■ Prompt 1: From the Black Death article, list every factor that DeWitte plans to study next as a possible influence on health in that period.
■ Prompt 2: Copy a passage from the Black Death article word for word. Begin at the words "There is one" and stop after "compounds the vulnerability.".
■ Prompt 3:
Answer these from the Black Death article:
(a) At which university is DeWitte a professor of anthropology?
(b) About how many people was the East Smithfield graveyard dedicated to?
(c) According to the United States Census, about what percentage of Americans lived in poverty in 2019?
*** Extracted text Section Begins ***
The bones of the victims of the Black Death from 14th century London have some poignant tales to tell, of people who lived and died during a calamitous time in history. AAAS Member Sharon DeWitte, Ph.D., a biological anthropologist, and professor of anthropology at the University of South Carolina in Columbia, has studied those bones and has concluded that poverty might well have worsened the death toll during that medieval pandemic.
When the coronavirus blazed into the public consciousness last spring, the Black Death was a common touchstone for commentators and even the general public, even though the two diseases don't have that much in common.
There is one valid parallel, though, which is that social inequality can worsen outcomes, according to DeWitte. As many as 70% of the English may have been living at or below the poverty level when the Black Death arrived in London in 1348, compared with about 10.5% of Americans who lived in poverty in 2019, according to the United States Census. Studies have already shown that poor people are getting sicker, and are hospitalized and die from COVID-19 more often, than people who are not poor — and that racial inequality compounds the vulnerability.
“COVID-19 has shone a light on how devastating the effects of being impoverished are on health and well-being on a larger scale,” DeWitte says.
To study the link in medieval times, DeWitte has studied skeletons exhumed from the East Smithfield graveyard, which was dedicated to an estimated 2,400 people who died during the Black Death. Many of the skeletons are now curated at the Museum of London. DeWitte has been to London four times to work with them. She has also looked at the skeletons of hundreds of people who died of other causes before the Black Death, for comparison. This work is part of a project that examines the plague as an emerging (and re-emerging) disease over time in medieval London, using skeletal samples that date from 1000 to 1739. Next, DeWitte will study mechanisms that might have affected health in this period, including diet, gender, migration patterns, and genetic changes.
“I am very interested in the effects of poverty and inequality in a variety of contexts,” she says.
*** Extracted text Section Ends ***
*** Given information Section Begins ***
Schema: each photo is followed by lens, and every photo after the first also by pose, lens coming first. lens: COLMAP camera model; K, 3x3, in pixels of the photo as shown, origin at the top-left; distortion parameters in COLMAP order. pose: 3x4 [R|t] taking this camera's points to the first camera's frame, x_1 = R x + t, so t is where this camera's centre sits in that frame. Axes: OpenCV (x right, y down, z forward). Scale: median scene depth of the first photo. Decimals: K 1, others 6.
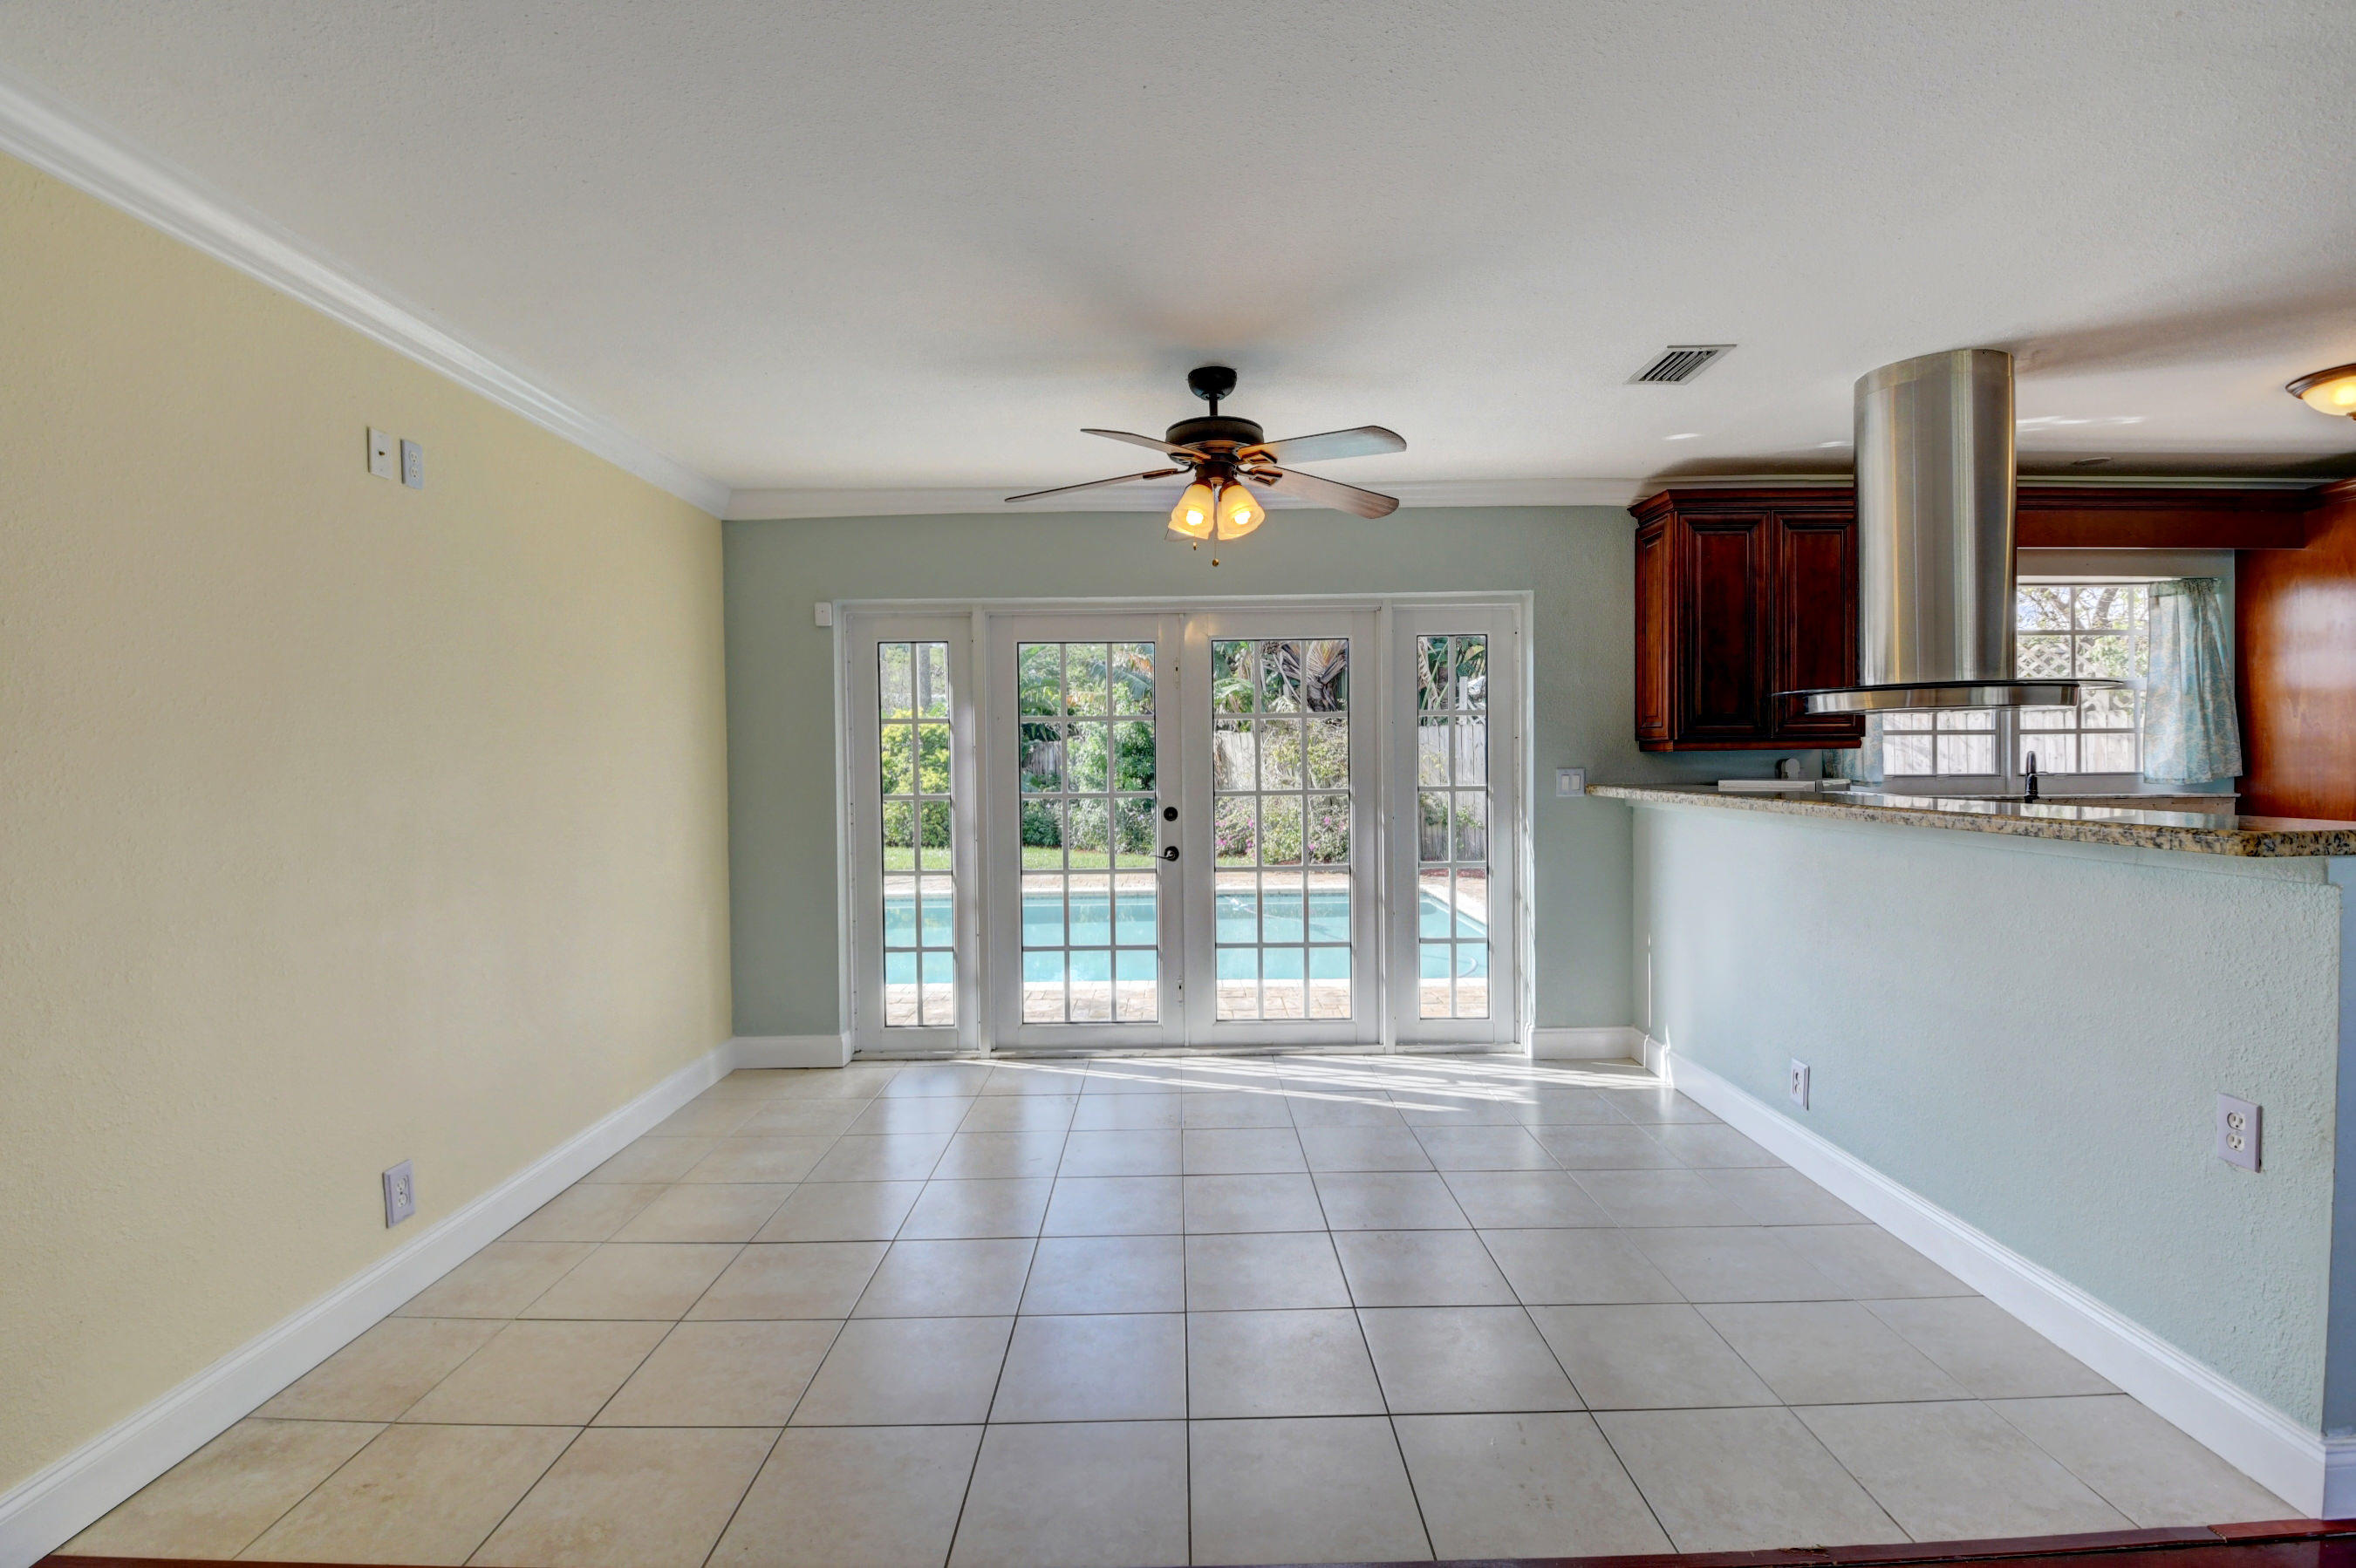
lens RADIAL K [[1021.3, 0, 1200.9], [0, 1021.3, 789.9], [0, 0, 1]] dist [-0.000950, -0.015054]
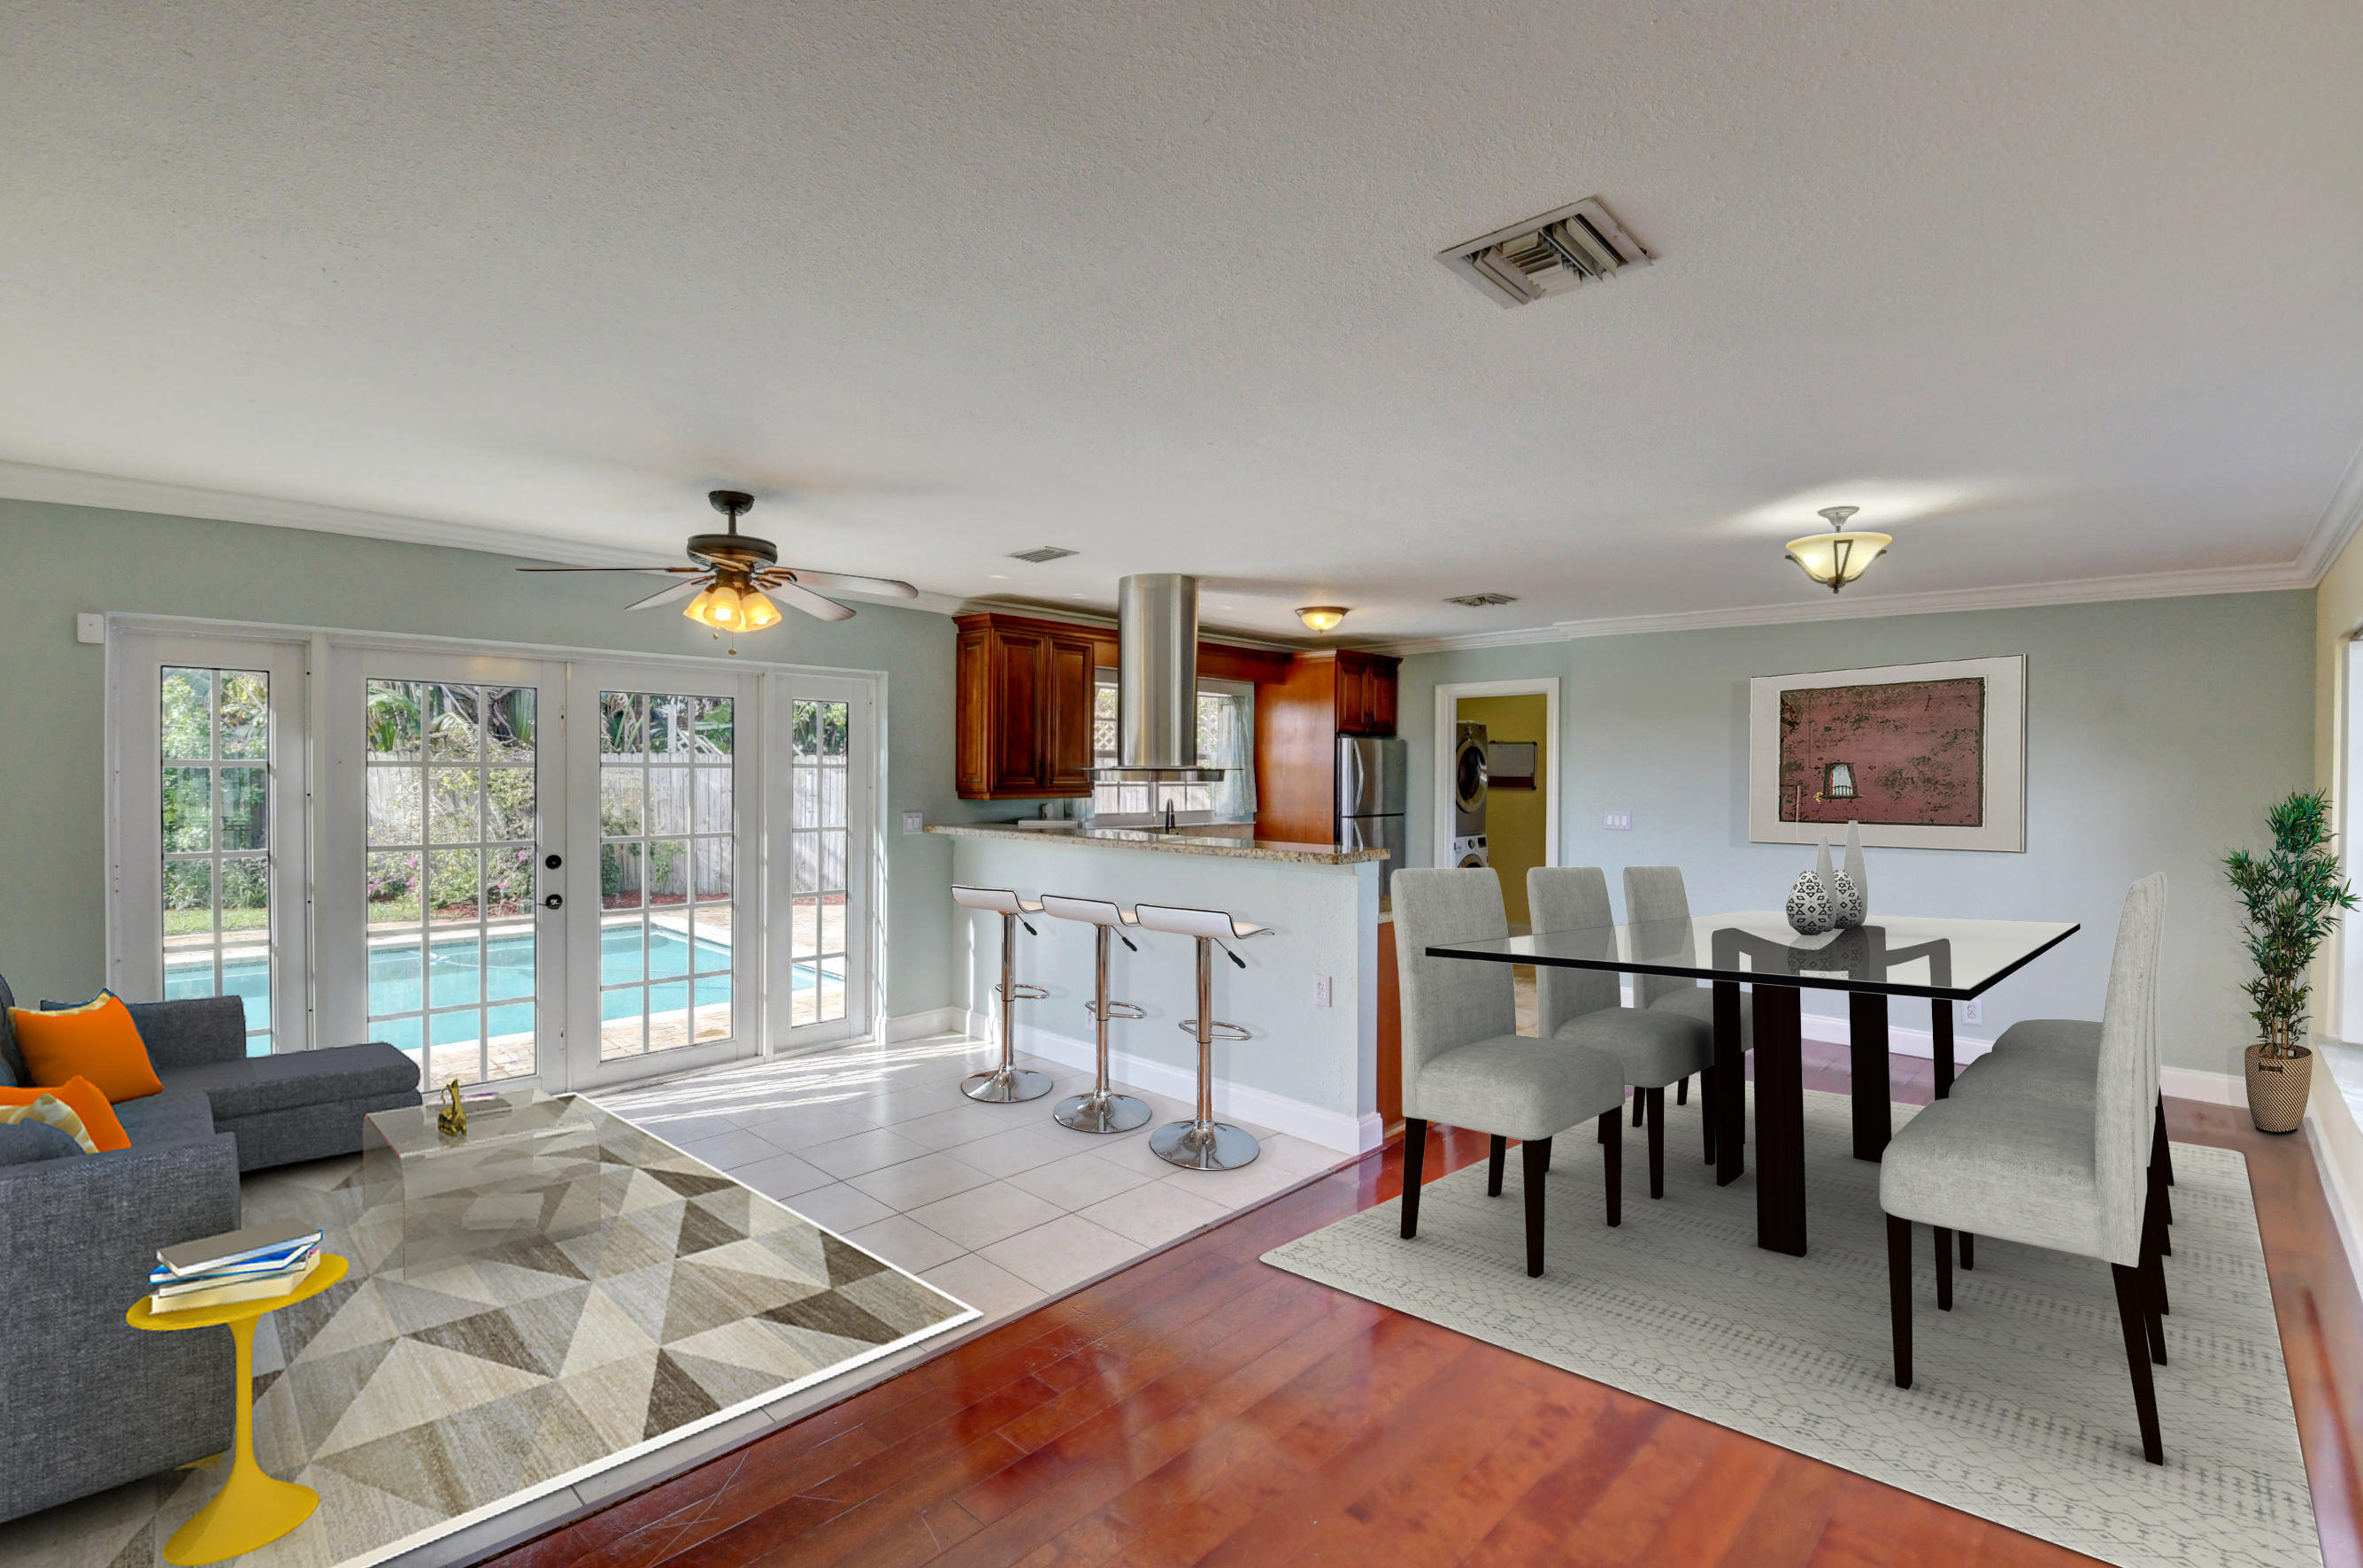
lens RADIAL K [[1042.6, 0, 1184.9], [0, 1042.6, 780.8], [0, 0, 1]] dist [0.001272, -0.015228]
pose [[0.684444, 0.008828, 0.729012, -0.363820], [0.009064, 0.999746, -0.020616, -0.030356], [-0.729010, 0.020718, 0.684190, -0.152340]]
*** Given information Section Ends ***
■ Your solution 1: diet, gender, migration patterns, genetic changes

■ Your solution 2:
There is one valid parallel, though, which is that social inequality can worsen outcomes, according to DeWitte. As many as 70% of the English may have been living at or below the poverty level when the Black Death arrived in London in 1348, compared with about 10.5% of Americans who lived in poverty in 2019, according to the United States Census. Studies have already shown that poor people are getting sicker, and are hospitalized and die from COVID-19 more often, than people who are not poor — and that racial inequality compounds the vulnerability.

■ Your solution 3:
(a) The University of South Carolina in Columbia
(b) An estimated 2,400
(c) About 10.5%